Need help analyzing a server crash after systemd services decline over 2 h period

I’m trying to troubleshoot a server crash(s), so this post is more about how to get value from netdata rather than a problem with the software. The only clue so far is a drop-off in the systemd services chart, both active and inactive, for a couple of hours before the reboot. This has happened to a couple servers over the last year, including this one, and I am still stumped as to how to find the cause. I was hoping someone might help me get more info out of Netdata that might help.

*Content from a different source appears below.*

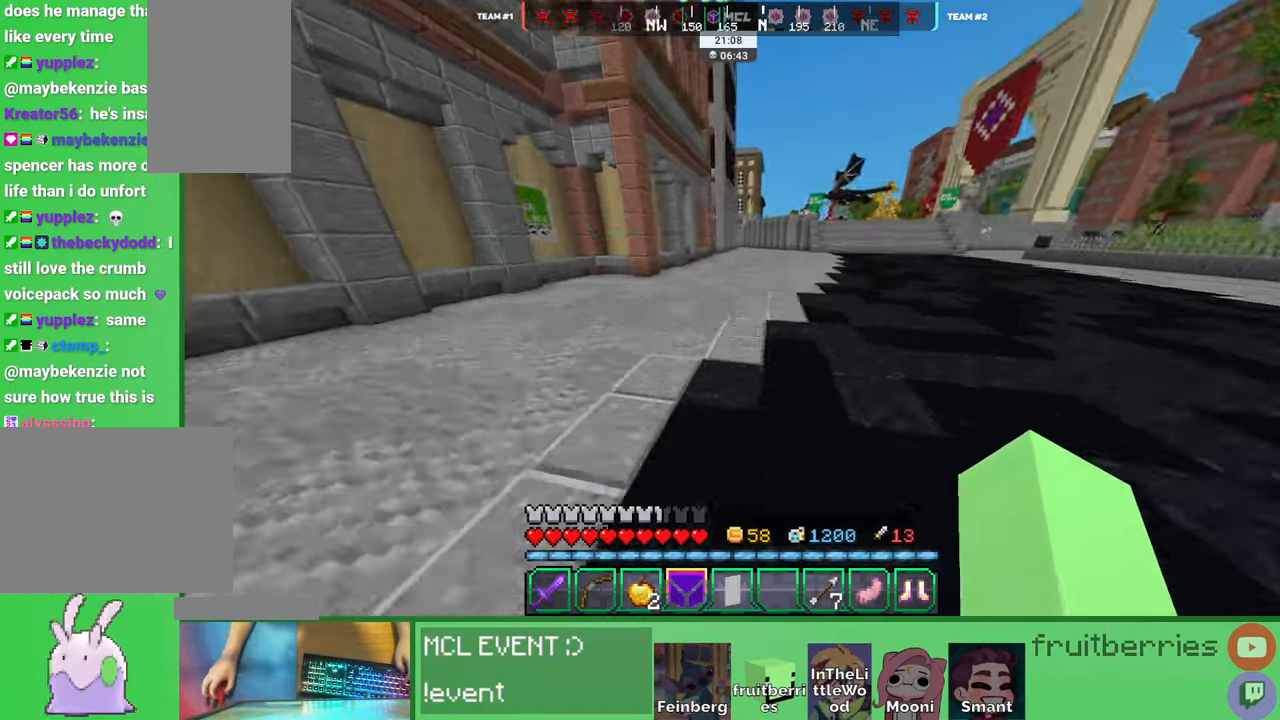
{"keys": ["d", "space", "w"], "mouse": [], "events": [[116, "space", "up"], [133, "q", "up"], [366, "space", "down"]]}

On close inspection, the first service to go down was NetworkManager-wait-online_service followed by kmod-static-nodes_service about 30 sec later. I don’t know what to make of that, or why NetworkManager-wait-online was even active. Most other services crash over the next 2 hours, culminating in a reboot.

I’ve tried to find other metrics that showed unusual behaviour just before the decline started (before 11:30 AM). The BMC registered no system errors, so it may not be a hardware problem.

netdata v1.42.0-221-nightly, with sensors and nvidia-smi, ubuntu20.04.6
Epyc 7282, 128GB RAM, H12SSL MB

Can anyone give suggestions as to where to look next? Has anyone seen something similar before?

Hello @Andrew, can you

  1. run metric correlations with multiple timeframe windows near the incident (Let’s say I would run a metric correlation of 60 secs, [delta 3/4 (of the window) before the point of interest, delta 1/4 (of the window) after the point of interest]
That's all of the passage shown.